**DATASET CONTENT**
____________

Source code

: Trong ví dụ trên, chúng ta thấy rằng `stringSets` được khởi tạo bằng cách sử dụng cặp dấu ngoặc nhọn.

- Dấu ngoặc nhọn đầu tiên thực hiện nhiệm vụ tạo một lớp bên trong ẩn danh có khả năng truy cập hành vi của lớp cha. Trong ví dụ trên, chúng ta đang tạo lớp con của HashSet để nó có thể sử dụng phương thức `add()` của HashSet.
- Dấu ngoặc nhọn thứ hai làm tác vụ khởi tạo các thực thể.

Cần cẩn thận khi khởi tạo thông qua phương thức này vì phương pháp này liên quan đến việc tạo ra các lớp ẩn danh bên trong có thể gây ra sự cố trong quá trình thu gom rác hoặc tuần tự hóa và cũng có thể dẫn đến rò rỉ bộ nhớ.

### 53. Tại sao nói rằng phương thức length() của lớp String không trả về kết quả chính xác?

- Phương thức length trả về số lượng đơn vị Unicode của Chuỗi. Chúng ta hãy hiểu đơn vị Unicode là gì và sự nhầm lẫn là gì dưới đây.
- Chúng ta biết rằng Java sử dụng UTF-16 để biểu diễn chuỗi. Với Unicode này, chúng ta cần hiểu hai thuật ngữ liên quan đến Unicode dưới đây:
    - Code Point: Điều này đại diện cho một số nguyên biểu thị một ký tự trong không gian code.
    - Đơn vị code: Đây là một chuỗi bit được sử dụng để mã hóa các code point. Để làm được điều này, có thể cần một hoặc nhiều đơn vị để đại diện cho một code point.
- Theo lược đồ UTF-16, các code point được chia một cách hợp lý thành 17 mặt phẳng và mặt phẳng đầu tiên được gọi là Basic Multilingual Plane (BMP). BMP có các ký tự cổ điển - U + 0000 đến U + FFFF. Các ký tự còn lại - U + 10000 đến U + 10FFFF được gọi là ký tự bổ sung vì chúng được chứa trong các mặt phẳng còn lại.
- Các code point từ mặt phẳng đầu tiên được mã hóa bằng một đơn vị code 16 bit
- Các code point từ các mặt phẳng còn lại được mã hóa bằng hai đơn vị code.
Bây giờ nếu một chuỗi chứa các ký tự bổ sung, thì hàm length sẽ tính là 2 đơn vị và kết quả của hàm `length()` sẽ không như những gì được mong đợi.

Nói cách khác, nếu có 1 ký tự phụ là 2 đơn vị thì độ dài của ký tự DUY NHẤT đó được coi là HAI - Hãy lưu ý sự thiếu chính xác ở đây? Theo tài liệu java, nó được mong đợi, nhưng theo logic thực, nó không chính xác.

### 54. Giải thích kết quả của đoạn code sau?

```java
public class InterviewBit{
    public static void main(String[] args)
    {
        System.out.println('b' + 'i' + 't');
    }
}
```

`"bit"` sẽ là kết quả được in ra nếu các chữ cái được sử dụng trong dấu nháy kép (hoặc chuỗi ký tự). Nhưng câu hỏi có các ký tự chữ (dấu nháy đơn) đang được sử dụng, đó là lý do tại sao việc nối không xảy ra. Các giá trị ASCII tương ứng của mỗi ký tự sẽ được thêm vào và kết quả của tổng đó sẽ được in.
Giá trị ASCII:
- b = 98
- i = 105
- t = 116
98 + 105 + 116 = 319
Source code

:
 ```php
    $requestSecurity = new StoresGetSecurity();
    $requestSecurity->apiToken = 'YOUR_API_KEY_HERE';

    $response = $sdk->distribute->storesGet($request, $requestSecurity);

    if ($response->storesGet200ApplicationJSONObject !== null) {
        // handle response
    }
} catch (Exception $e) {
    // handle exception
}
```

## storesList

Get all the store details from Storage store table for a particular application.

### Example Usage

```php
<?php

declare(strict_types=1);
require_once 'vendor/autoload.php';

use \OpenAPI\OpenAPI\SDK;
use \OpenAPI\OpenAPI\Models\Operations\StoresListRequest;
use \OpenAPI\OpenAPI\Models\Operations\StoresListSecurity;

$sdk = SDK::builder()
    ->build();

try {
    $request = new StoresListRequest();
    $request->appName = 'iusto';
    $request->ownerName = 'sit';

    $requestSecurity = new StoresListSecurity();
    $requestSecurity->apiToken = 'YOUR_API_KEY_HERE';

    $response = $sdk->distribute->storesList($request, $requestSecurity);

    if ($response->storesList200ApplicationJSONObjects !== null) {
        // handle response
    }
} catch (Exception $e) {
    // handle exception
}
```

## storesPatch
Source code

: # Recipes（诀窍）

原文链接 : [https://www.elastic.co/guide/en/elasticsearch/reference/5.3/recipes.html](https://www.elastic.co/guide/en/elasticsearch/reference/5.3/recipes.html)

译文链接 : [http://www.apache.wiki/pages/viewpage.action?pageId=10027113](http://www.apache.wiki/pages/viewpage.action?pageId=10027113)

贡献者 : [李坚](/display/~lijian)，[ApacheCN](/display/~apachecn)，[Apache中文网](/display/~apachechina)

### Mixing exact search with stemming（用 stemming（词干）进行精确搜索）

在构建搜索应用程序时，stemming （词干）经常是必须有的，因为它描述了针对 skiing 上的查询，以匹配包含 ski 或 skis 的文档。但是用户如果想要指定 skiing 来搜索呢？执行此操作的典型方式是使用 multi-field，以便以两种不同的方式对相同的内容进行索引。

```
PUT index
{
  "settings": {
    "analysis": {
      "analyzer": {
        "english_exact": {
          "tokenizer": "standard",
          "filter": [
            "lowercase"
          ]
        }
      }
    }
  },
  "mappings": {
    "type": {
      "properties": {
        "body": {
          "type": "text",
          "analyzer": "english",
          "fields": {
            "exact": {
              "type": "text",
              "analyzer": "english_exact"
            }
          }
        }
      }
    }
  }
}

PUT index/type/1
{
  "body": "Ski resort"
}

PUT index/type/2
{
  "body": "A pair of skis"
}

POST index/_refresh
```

____________

**WORK TO BE COMPLETED**
The required answer is each line of the data in which the word "StoresListSecurity" appears.

**EXERCISE RESULT**
use \OpenAPI\OpenAPI\Models\Operations\StoresListSecurity;
    $requestSecurity = new StoresListSecurity();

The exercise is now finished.